- _Written instruction_
Rewrite all of these records with "phylum" replaced by "division" everywhere and nothing else changed, and leave the pictures out of your answer.

- _Data section_
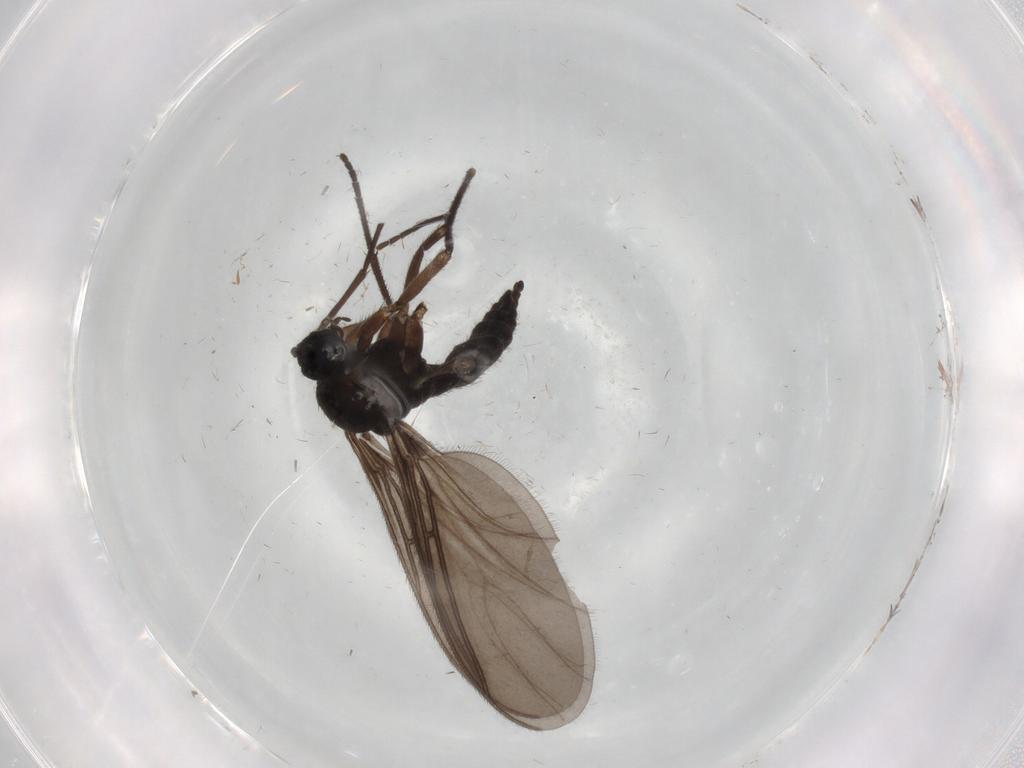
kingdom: Animalia
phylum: Arthropoda
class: Insecta
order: Diptera
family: Sciaridae
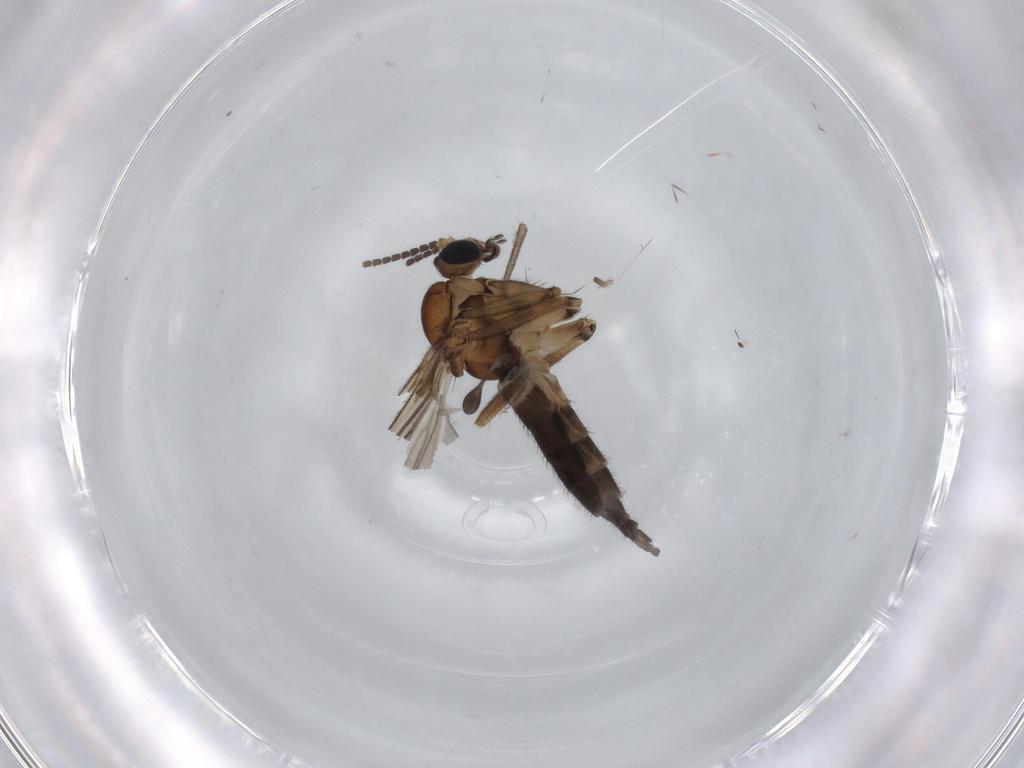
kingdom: Animalia
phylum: Arthropoda
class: Insecta
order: Diptera
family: Sciaridae
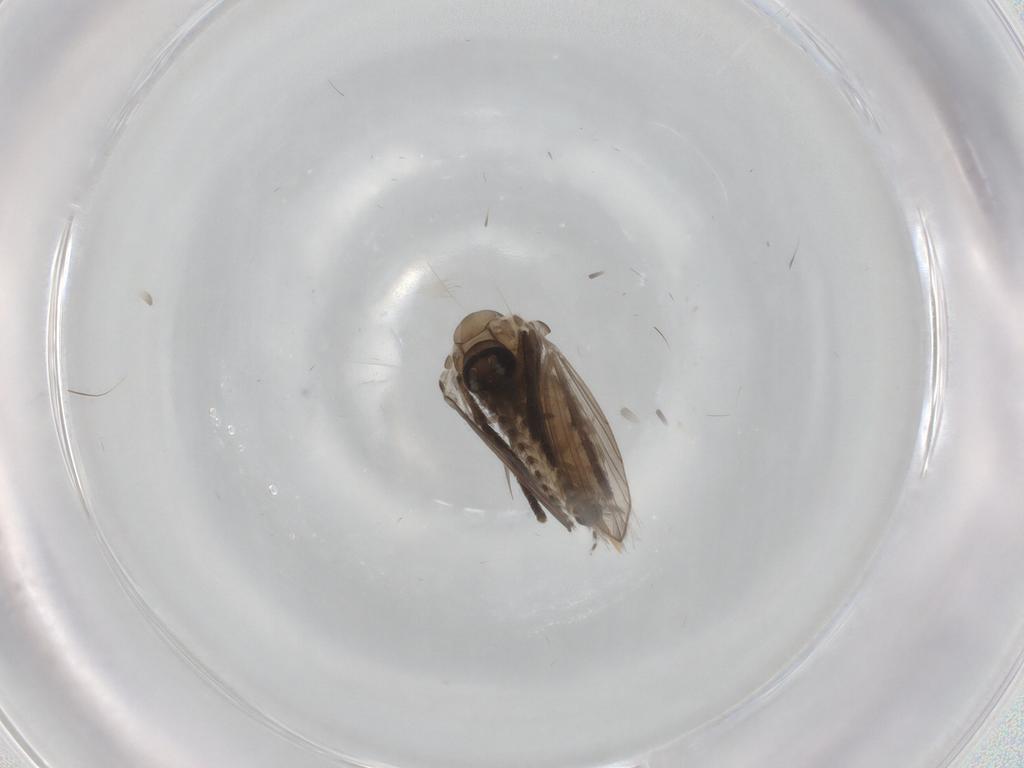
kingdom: Animalia
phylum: Arthropoda
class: Insecta
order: Diptera
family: Psychodidae
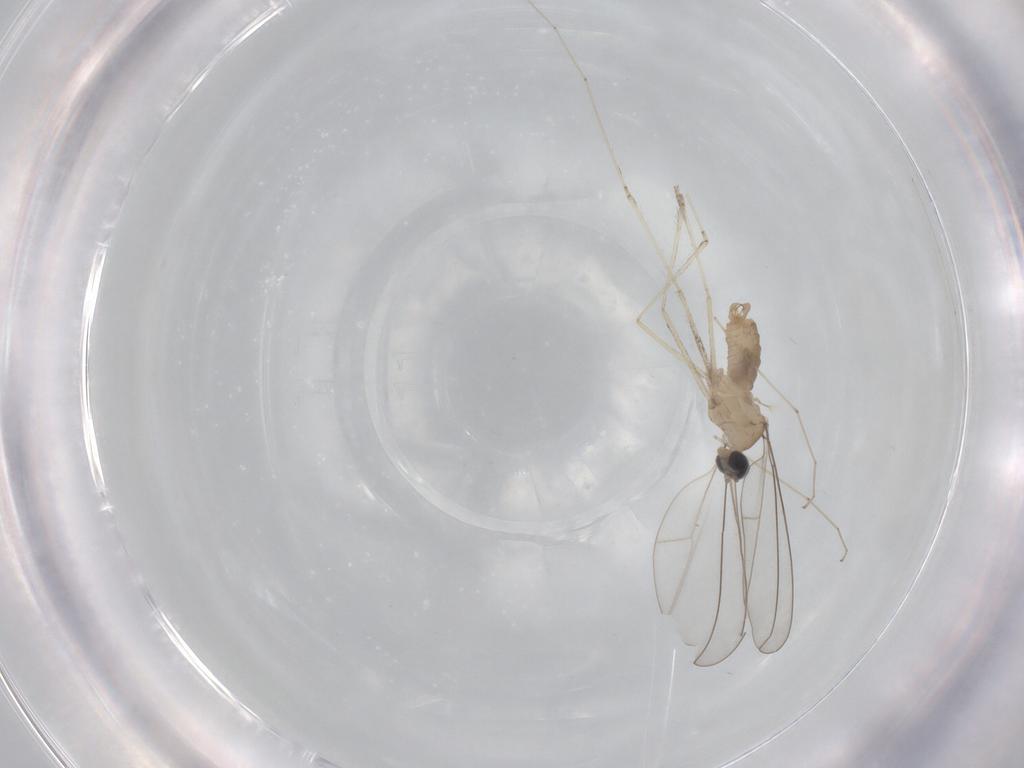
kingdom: Animalia
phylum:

- _Solution for this problem_
kingdom: Animalia
division: Arthropoda
class: Insecta
order: Diptera
family: Sciaridae
kingdom: Animalia
division: Arthropoda
class: Insecta
order: Diptera
family: Sciaridae
kingdom: Animalia
division: Arthropoda
class: Insecta
order: Diptera
family: Psychodidae
kingdom: Animalia
division:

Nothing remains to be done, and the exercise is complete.